Hace unos días me contaron que un amigo con el que hace años que no hablo se ha venido a trabajar a mi ciudad. Un contacto común me dijo que dirige una sucursal de banco no demasiado lejos de mi casa. He intentado recordar cuándo fue la última vez que nos vimos, hará quince años. El otro día le busqué en Facebook. Quería ver su fotografía, comprobar cuánto había cambiado.
Nos conocimos siendo niños. Vivíamos en el mismo barrio, él me timbraba y hacíamos juntos el camino al colegio. En clase cada uno tenía su grupo. Él, con los del equipo; yo, con los de Star Wars, pero nos llevábamos bien. Además, nuestras familias congeniaban y pronto nos hicimos amigos.
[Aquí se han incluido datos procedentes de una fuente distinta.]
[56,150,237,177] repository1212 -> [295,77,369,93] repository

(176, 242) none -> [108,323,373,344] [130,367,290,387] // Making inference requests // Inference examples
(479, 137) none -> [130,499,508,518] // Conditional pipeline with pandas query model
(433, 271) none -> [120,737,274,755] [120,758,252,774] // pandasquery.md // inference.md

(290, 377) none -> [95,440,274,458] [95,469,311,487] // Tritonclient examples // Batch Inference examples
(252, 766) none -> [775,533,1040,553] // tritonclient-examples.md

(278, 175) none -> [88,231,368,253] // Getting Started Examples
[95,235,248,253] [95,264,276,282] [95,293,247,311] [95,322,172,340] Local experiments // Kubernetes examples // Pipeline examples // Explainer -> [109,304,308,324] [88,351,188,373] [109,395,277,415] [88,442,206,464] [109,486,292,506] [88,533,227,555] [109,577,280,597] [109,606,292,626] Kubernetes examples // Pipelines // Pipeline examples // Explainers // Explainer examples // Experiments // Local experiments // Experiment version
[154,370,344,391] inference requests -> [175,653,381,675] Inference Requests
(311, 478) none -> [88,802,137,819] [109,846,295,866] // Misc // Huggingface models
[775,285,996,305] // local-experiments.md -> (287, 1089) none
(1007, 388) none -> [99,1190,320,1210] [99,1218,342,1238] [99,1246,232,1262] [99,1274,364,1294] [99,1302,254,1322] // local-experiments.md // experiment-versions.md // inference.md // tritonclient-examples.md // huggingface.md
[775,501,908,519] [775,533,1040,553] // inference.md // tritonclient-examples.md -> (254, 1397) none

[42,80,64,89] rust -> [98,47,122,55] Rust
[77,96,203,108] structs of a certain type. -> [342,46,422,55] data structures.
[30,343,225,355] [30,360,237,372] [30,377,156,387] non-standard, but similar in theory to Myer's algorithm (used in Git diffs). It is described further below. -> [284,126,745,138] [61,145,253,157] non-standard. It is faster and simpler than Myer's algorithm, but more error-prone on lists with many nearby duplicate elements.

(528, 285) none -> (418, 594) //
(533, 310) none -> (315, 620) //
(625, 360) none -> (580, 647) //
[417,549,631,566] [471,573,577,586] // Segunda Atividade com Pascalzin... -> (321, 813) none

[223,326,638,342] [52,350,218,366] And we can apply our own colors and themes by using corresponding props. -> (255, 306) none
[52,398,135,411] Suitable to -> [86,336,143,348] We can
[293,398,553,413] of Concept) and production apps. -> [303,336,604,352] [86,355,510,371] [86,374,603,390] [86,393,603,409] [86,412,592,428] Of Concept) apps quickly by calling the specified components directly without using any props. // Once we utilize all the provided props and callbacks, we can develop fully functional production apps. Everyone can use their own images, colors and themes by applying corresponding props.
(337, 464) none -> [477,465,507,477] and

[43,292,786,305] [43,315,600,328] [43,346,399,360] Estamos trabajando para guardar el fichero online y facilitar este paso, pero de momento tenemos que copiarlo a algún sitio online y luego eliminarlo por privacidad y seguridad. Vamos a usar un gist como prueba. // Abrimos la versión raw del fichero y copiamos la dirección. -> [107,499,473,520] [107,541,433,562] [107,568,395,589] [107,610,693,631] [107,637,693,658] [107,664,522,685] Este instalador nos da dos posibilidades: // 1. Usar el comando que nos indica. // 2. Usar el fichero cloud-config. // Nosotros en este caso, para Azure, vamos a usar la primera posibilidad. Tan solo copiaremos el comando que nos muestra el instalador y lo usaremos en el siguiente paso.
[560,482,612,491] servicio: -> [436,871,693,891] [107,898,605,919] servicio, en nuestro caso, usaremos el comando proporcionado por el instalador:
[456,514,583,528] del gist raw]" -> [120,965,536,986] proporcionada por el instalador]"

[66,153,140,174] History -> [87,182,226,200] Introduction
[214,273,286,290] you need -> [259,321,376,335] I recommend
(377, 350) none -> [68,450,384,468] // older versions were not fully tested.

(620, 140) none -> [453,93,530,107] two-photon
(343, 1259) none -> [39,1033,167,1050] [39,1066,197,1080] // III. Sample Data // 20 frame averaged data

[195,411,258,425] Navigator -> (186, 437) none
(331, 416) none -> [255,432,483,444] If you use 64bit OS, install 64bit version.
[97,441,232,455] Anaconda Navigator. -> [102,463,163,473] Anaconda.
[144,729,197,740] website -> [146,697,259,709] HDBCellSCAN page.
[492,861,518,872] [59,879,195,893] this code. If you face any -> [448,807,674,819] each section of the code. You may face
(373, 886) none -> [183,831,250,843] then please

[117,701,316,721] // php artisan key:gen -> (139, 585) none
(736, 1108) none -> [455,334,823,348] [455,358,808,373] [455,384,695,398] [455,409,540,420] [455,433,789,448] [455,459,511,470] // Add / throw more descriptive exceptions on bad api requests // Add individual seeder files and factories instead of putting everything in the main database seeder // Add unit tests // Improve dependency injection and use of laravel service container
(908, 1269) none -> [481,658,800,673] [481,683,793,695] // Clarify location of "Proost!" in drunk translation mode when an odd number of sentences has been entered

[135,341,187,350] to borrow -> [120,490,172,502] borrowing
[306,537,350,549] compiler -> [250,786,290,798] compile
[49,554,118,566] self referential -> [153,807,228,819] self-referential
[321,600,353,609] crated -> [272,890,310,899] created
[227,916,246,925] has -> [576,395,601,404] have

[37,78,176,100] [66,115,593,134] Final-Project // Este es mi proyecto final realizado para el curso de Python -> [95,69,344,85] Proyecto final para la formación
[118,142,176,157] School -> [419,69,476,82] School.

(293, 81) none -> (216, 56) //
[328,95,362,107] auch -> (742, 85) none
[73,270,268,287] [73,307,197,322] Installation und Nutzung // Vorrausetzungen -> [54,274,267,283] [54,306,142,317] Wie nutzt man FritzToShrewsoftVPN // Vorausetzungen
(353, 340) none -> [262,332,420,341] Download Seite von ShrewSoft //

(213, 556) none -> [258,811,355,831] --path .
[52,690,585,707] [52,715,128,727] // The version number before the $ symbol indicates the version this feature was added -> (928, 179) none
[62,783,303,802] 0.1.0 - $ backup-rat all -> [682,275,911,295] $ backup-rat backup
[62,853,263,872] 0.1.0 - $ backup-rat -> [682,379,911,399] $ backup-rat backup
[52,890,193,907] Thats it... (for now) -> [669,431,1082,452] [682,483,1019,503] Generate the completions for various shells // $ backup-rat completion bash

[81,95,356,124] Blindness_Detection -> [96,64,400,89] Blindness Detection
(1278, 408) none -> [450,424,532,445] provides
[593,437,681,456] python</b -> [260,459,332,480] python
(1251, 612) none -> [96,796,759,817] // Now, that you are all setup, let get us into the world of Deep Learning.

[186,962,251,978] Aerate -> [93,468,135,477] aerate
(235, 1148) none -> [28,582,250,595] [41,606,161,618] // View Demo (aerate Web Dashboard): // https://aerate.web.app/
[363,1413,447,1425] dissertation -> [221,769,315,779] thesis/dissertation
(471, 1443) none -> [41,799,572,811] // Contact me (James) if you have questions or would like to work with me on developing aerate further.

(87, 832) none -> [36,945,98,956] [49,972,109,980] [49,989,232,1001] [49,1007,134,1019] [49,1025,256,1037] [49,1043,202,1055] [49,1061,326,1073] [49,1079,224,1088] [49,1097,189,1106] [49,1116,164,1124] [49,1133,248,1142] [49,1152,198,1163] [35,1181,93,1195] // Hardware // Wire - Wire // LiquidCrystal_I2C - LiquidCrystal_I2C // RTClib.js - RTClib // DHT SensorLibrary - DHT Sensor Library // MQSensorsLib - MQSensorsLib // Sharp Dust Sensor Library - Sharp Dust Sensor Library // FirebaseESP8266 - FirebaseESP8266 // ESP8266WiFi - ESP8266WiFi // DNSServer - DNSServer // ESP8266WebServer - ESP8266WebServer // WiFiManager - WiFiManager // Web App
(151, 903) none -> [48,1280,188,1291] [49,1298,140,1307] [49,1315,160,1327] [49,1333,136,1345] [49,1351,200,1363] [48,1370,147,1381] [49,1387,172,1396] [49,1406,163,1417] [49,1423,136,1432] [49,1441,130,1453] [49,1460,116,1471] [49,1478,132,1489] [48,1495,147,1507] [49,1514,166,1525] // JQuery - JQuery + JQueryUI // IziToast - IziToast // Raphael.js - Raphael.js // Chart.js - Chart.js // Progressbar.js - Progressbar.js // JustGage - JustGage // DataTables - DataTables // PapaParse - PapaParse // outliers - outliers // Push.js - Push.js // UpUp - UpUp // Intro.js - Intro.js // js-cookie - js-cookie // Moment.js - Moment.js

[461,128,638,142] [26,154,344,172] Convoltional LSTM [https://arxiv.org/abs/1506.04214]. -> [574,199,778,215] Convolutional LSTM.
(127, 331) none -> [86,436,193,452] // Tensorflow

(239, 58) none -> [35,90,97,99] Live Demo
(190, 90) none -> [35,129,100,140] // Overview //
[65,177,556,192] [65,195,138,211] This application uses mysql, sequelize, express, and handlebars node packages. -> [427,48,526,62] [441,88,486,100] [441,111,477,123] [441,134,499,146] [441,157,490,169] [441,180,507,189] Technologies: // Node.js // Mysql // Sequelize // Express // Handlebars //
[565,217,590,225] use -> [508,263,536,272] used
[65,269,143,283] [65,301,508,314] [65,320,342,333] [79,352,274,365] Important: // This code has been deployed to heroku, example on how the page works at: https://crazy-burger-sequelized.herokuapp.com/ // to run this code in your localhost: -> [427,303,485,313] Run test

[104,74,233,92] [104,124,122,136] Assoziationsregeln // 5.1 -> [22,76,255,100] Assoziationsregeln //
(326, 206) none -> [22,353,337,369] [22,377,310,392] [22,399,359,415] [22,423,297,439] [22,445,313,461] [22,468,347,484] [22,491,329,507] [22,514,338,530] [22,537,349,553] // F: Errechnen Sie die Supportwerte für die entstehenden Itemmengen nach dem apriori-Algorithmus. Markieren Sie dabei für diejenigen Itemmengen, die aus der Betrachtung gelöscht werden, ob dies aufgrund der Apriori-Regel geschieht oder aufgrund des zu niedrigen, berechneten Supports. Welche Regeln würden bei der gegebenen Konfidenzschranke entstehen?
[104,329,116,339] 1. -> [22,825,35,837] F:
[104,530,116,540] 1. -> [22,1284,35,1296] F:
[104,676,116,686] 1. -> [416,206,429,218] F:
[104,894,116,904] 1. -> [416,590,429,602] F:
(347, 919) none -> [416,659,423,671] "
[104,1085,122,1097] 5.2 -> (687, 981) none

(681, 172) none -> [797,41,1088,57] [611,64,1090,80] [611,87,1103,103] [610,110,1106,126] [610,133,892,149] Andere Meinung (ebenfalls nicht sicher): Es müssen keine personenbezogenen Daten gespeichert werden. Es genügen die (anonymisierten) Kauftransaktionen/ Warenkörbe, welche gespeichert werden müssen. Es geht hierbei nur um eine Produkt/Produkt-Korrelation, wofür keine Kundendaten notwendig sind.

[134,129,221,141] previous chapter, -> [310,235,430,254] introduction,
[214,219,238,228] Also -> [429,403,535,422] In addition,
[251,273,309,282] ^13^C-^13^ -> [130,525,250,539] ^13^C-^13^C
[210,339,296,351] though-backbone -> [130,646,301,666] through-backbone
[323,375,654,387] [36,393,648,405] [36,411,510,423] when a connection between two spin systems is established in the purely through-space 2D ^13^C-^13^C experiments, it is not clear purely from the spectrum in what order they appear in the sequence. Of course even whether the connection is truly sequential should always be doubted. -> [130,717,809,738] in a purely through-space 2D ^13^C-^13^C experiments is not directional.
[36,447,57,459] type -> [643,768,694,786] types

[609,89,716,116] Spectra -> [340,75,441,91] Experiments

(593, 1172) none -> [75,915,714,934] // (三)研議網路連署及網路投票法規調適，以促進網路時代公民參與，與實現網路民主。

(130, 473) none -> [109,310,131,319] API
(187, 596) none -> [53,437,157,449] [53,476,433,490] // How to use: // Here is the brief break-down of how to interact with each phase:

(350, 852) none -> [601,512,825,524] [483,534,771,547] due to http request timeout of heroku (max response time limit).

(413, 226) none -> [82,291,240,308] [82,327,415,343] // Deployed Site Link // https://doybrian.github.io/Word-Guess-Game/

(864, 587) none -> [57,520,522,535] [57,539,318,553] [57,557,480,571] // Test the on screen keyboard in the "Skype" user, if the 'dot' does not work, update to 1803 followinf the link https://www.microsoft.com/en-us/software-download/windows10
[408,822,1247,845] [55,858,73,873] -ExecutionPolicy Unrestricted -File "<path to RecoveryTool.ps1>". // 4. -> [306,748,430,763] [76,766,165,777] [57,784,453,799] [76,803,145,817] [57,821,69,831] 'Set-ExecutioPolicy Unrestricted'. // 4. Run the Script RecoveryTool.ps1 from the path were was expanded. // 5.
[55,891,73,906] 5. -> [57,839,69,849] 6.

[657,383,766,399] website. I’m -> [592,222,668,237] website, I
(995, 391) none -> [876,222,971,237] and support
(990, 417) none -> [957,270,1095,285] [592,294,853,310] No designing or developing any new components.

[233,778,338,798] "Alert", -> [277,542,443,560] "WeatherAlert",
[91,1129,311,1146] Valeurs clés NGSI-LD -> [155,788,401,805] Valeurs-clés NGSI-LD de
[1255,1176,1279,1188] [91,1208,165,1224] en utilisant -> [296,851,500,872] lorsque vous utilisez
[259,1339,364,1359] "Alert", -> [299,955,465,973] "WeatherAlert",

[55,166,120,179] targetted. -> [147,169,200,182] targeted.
Con diez años, una multinacional compró la empresa donde su padre trabajaba como electricista y toda la familia se mudó a otra ciudad. Entonces nos dijimos que, pese a la distancia, seguiríamos viéndonos. Yo pasaba una semana en su casa durante el verano. Íbamos a la playa en bus, alquilábamos una película al día y perdíamos el tiempo curioseando camisetas en el Corte Inglés. A él también le gustaba quedarse en la finca de mis padres, la piscina, la bici, el perro y esas cosas que no son fáciles de encontrar en una ciudad. Así fuimos creciendo, compartiendo historias parecidas a las de cualquier par de amigos.
Cuando empecé a trabajar se espaciaron los encuentros, pero conseguimos mantener la costumbre de vernos dos o tres veces al año para ponernos al día. Entonces ocurrió lo de aquella noche.
Él había venido a Santiago a salir. Desde siempre le había gustado rodearse de chicas y le acompañaba un grupo de amigas, gente divertida con la que reírse, pero también mantener buenas conversaciones. Bebimos en los bancos de la Alameda y continuamos la fiesta en el Ensanche.
Sin esperarlo, una de ellas empezó a preguntarme cómo era posible que no tuviese novia. Entonces, aquel tipo de situaciones me ponían nervioso. Yo se lo había dicho a mi familia y a algunos amigos, pero la mayoría de la gente aún no lo sabía y todo lo que apuntase en esa dirección me asustaba. Sin embargo, aquella chica parecía decidida a arrancarme una confesión.
Poco a poco nos apartamos del resto. Yo intentaba cambiar de tema, pero ella, con habilidad, encontraba la manera de volver. Sería el alcohol o el cansancio, pero finalmente tiré la toalla y le di a entender lo que quería escuchar. Ella me tranquilizó, asegurándome que no debía inquietarme, que me guardaría el secreto.
Aquella fue la última vez que vi a mi amigo. Puedo imaginar qué ocurrió, aunque también podría equivocarme. Mi imaginación a menudo va más lejos. Sé que lo correcto habría sido llamarle, pero entonces estaba agotado de tener que explicarme, así que ninguno de los dos hizo nada, simplemente dejamos que pasase el tiempo. Supongo que, en ese momento, no costó tanto. Poco después mi vida cambió bastante y aquello quedó atrás, aunque uno va aprendiendo que es difícil saber qué es lo que dejamos realmente atrás.
Me encaja como director de banco. Siempre fue una de esas personas en las que resulta natural confiar e imagino que el fútbol le habrá dado ese fondo competitivo necesario para lidiar con los objetivos. El asfixiante nudo de corbata de su fotografía me hace sonreír. Yo le recuerdo siempre en camiseta. Si nos cruzásemos por la calle, sé que le reconocería a la primera.